I has angst.
For various reasons I am far too lazy to type out on my phone, I am experiencing a great deal of angst. Normally I would be all mysterious and poetic and probably bust out some kind of obscure pop culture reference, but seriously? Fuck and shit and piss and maybe even fuck ass cunt fart nipple shit whore.
I feel really, really unattractive. Actually, it’s a little more than that – I feel pointless. Like, why bother. Dressing up, wearing make up, trying to look cute – what’s the point? It’s just me under there, after all, and no one cares.
So, yeah. Angst. Anyone want to have a pity party? I’ll be the one in the unwashed sweats.
Wait, I don’t own sweats. I need to go buy some sweats. Ugly ones, to match how I feel.
I care. *hugs* FWIW, I don’t think you’re pointless. :-)
I care, and I don’t think you’re pointless at all.
You are not unattractive or pointless. I only know you through the internet, but I’m pretty confident that you’re a pretty awesome, hilarious person.
You are really pretty and pointy and stuff. You drive the Rolls Royce of scooters. You’re the queen of bubbles, giggles and gratuitous expletives. If you really are depressed, you’re smart enough to know that the way you’re feeling is as much physical as mental or emotional and there’s a chance it’s mainly physical. Go see your doctor, give him a chance.

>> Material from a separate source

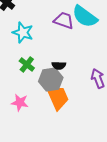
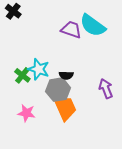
cyan star: (23, 32) -> (39, 69), moved
green cross: (27, 64) -> (22, 75), moved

If somebody bummed you out, remember, nobody can take more power from you than you’re willing to give up.
If someone has subjected you to a negative opinion pull a Garfield, say to yourself “and this affects me how?”
Seriously. You are loved by folks who’ve never met you; people who love you for who you are; people who feel elated when you’re happy, proud when you succeed, unhappy when you’re hurting.
Having to go all the way to Texas to collect it is the down-side I guess but there’s a hug here any time you need it.